◆ **WORK ORDER 1**:
Using the excerpt on soil nitrogen after fire, answer these:
(a) Which two forms of nitrogen are named as the main sources of nitrogen for plants?
(b) What is said to be responsible for releasing the nitrogen confined in unburned soils and litter?
(c) By how much did certain nitrifying bacteria increase relative to unburned forests, according to Hart et al. (2005)?
◆ **WORK ORDER 2**: Pick up the excerpt on soil nitrogen after fire after its final sentence and extend it by a short paragraph.

◆ **EXCERPT PROVIDED**:
☆ ☆ ☆ ☆ ☆ ☆ ☆

Several studies have shown that during the first few years following burning, labile nitrogen in soil was higher on burned than on unburned sections of the forest (Certini 2005; James et al. 2018). Ammonium and nitrates, the main sources of nitrogen for plants, often increase after fire because ammonium is released from organic matter due to heating, and the nitrification process is often stimulated (Wan et al. 2001). Biological processes are responsible for the release of nitrogen confined in unburned soils and litter. Hart et al. (2005) observed that surviving fungi in the soil after fire become functionally more diverse, and certain nitrifying bacteria increase 10 times more than levels in unburned forests, thereby increasing soil nitrate levels.

☆ ☆ ☆ ☆ ☆ ☆ ☆

◆ **SUPPLIED MATERIAL**:

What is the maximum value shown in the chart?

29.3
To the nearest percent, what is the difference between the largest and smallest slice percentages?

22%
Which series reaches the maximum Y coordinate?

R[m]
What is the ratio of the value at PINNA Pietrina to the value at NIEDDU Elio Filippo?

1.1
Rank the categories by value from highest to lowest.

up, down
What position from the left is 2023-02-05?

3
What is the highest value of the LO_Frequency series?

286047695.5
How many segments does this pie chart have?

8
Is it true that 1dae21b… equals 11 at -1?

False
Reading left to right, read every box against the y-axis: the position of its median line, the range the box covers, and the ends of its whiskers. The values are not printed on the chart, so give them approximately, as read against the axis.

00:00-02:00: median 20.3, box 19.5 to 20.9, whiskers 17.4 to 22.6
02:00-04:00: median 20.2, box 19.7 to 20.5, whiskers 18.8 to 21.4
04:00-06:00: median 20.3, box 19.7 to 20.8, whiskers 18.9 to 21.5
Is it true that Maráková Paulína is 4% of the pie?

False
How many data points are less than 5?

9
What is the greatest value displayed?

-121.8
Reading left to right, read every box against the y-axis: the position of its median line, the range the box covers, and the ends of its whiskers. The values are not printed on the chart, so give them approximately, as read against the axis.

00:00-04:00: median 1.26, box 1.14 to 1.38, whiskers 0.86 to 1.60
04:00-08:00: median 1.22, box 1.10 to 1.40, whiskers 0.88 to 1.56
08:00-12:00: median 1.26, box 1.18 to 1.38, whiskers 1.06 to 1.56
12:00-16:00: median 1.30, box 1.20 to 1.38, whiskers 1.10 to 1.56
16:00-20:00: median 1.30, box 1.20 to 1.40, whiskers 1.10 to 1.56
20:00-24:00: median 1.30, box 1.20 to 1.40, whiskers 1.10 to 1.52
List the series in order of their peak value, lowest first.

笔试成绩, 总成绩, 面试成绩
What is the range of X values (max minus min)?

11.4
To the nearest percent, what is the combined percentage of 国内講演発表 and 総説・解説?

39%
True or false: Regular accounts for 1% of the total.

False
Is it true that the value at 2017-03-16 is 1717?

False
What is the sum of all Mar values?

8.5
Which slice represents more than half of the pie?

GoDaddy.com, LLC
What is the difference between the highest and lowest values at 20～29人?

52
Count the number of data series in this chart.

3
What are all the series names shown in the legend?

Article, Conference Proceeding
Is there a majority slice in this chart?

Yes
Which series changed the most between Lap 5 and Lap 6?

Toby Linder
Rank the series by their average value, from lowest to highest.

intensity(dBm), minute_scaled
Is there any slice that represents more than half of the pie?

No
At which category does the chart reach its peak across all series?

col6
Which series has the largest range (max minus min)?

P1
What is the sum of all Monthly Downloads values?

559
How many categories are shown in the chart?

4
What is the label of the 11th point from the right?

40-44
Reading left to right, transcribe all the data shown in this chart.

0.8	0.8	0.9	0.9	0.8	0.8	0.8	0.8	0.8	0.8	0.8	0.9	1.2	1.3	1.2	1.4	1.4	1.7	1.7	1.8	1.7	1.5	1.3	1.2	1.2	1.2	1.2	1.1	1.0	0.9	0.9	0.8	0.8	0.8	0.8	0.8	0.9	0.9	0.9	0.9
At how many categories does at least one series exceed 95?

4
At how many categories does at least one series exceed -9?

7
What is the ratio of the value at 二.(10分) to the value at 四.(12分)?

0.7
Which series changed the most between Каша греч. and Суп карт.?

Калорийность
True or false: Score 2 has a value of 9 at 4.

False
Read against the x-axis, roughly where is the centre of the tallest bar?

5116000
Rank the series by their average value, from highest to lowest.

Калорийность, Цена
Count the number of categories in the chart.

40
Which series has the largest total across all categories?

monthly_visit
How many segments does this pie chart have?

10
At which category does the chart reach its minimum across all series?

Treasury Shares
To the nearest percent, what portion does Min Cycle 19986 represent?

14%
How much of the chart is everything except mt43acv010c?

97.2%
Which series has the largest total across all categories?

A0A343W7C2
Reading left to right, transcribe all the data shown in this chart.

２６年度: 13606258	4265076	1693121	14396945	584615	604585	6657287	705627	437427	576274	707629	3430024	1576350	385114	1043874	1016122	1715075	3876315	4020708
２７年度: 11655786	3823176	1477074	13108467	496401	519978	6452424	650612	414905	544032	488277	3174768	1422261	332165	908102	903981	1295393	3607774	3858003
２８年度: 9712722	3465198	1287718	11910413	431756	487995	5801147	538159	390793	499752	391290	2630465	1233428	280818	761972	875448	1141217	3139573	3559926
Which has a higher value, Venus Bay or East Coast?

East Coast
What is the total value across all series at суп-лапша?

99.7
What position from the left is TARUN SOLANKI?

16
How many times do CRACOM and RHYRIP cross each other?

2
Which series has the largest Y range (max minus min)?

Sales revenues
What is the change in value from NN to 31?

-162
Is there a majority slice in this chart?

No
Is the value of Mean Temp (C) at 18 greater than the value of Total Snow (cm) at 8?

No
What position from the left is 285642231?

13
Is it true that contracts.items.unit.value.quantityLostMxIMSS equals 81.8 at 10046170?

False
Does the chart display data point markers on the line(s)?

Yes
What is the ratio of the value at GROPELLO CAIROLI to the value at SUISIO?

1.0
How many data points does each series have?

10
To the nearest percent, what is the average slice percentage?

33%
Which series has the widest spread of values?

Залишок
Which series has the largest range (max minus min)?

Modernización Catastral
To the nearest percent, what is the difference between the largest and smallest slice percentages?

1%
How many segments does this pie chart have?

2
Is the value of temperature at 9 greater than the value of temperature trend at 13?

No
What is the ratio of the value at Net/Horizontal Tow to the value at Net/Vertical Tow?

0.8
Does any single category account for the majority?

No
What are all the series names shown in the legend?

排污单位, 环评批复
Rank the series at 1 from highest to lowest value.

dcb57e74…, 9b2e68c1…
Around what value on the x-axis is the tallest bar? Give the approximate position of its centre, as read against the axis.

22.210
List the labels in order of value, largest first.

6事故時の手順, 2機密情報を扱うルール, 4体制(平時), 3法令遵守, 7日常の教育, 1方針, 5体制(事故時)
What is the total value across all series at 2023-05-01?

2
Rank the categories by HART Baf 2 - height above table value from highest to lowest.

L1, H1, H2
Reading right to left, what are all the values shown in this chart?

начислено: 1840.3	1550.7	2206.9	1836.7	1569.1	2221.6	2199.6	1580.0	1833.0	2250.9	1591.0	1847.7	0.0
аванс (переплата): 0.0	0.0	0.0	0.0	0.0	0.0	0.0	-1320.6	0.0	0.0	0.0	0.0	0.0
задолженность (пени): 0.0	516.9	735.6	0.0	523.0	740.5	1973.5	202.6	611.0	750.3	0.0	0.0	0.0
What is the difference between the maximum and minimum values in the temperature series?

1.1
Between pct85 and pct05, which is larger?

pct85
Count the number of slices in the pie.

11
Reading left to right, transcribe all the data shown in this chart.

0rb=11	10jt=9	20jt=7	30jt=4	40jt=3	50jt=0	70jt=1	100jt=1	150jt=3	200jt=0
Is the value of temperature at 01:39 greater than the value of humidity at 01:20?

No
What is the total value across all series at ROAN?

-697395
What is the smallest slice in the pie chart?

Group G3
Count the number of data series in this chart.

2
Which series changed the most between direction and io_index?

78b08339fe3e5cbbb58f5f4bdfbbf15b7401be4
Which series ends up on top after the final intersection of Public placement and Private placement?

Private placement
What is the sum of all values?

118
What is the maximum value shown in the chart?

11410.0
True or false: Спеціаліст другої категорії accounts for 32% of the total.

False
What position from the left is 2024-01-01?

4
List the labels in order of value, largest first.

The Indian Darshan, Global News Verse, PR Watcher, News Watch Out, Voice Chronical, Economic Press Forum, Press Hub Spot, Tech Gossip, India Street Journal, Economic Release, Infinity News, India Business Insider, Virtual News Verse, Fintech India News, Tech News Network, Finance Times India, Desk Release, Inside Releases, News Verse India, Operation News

☆ ☆ ☆ ☆ ☆ ☆ ☆

◆ **EXERCISE ANSWER 1**:
(a) Ammonium and nitrates.
(b) Biological processes.
(c) Ten times more than levels in unburned forests.

◆ **EXERCISE ANSWER 2**:
Soil acidity contributes to nutrient deficiencies or to toxic conditions that could retard tree growth. For example, the toxicity of aluminum (Al) associated with acid soils is one of the common and severest problems of tropical soils (Rout et al. 2001). This suggests that Al toxicity increases with soil acidity, and high Al levels negatively affect the bacteria involved in the N cycle (Rout et al. 2001; Pietri and Brookes 2008). However, following a fire, ash is deposited on the forest floor and pH increases, thereby decreasing soil acidity (Kim et al. 2011; Nabatte and Nyombi 2013; Xue et al. 2014) and preventing Al toxicity and other problems associated with acid soils. The increase in soil pH (a liming effect), has a positive impact on the biological recovery of soils after fire (Pietri and Bookes 2008), and has been attributed to the accumulation of hydroxides of K and Na, and oxides and carbonates of Mg and Ca (Sanchez 2019). Furthermore, ash contains large quantities of essential micronutrients which enhance plant growth and contribute to forest productivity (Arocena and Opio 2003; Neff et al. 2005).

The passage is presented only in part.